▼

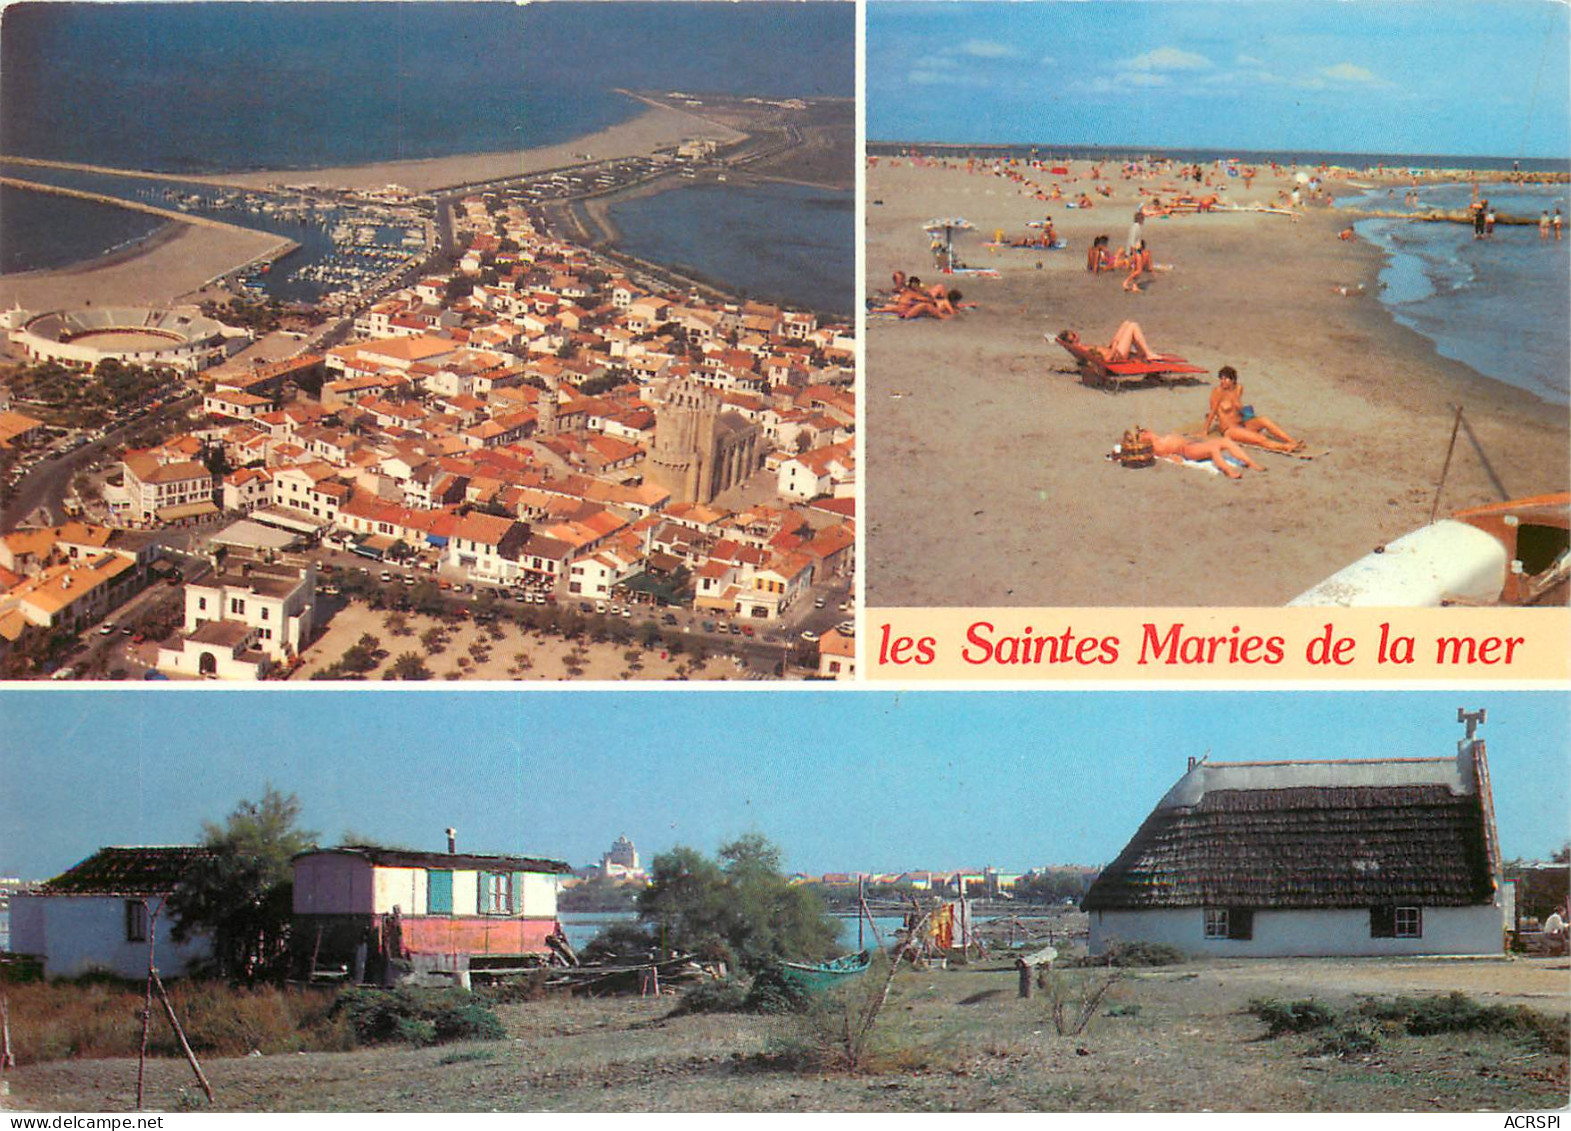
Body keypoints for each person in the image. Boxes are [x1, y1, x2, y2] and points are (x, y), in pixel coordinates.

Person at [1205, 366, 1303, 452]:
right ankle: (1285, 447)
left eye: (1226, 379)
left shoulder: (1238, 388)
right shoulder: (1217, 392)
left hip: (1241, 423)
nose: (1223, 382)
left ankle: (1292, 441)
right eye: (1221, 379)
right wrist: (1205, 430)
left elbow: (1239, 408)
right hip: (1230, 429)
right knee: (1259, 438)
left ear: (1233, 380)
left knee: (1265, 420)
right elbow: (1212, 412)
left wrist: (1236, 401)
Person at [1136, 428, 1266, 479]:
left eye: (1144, 430)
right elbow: (1163, 455)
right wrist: (1172, 457)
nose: (1146, 431)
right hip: (1188, 450)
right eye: (1142, 433)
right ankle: (1228, 470)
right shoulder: (1156, 447)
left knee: (1226, 441)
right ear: (1142, 439)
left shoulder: (1159, 438)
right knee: (1213, 449)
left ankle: (1251, 463)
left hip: (1194, 444)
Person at [1062, 321, 1169, 362]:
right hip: (1117, 355)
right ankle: (1148, 353)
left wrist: (1111, 345)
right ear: (1074, 339)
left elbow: (1100, 354)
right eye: (1074, 334)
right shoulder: (1083, 349)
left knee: (1126, 323)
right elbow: (1107, 359)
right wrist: (1115, 345)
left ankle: (1142, 352)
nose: (1076, 334)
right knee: (1133, 326)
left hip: (1112, 350)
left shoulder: (1081, 349)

▲

Task goal: Copy out the line holding "left eye: (1144, 430)" along with all lines after it through the end of the entries, exactly and only these.

Response area:
left eye: (1144, 430)
right elbow: (1163, 455)
right wrist: (1172, 457)
nose: (1146, 431)
right hip: (1188, 450)
right eye: (1142, 433)
right ankle: (1228, 470)
right shoulder: (1156, 447)
left knee: (1226, 441)
right ear: (1142, 439)
left shoulder: (1159, 438)
right knee: (1213, 449)
left ankle: (1251, 463)
left hip: (1194, 444)
Person at [1062, 321, 1169, 362]:
right hip: (1117, 355)
right ankle: (1148, 353)
left wrist: (1111, 345)
right ear: (1074, 339)
left elbow: (1100, 354)
right eye: (1074, 334)
right shoulder: (1083, 349)
left knee: (1126, 323)
right elbow: (1107, 359)
right wrist: (1115, 345)
left ankle: (1142, 352)
nose: (1076, 334)
right knee: (1133, 326)
left hip: (1112, 350)
left shoulder: (1081, 349)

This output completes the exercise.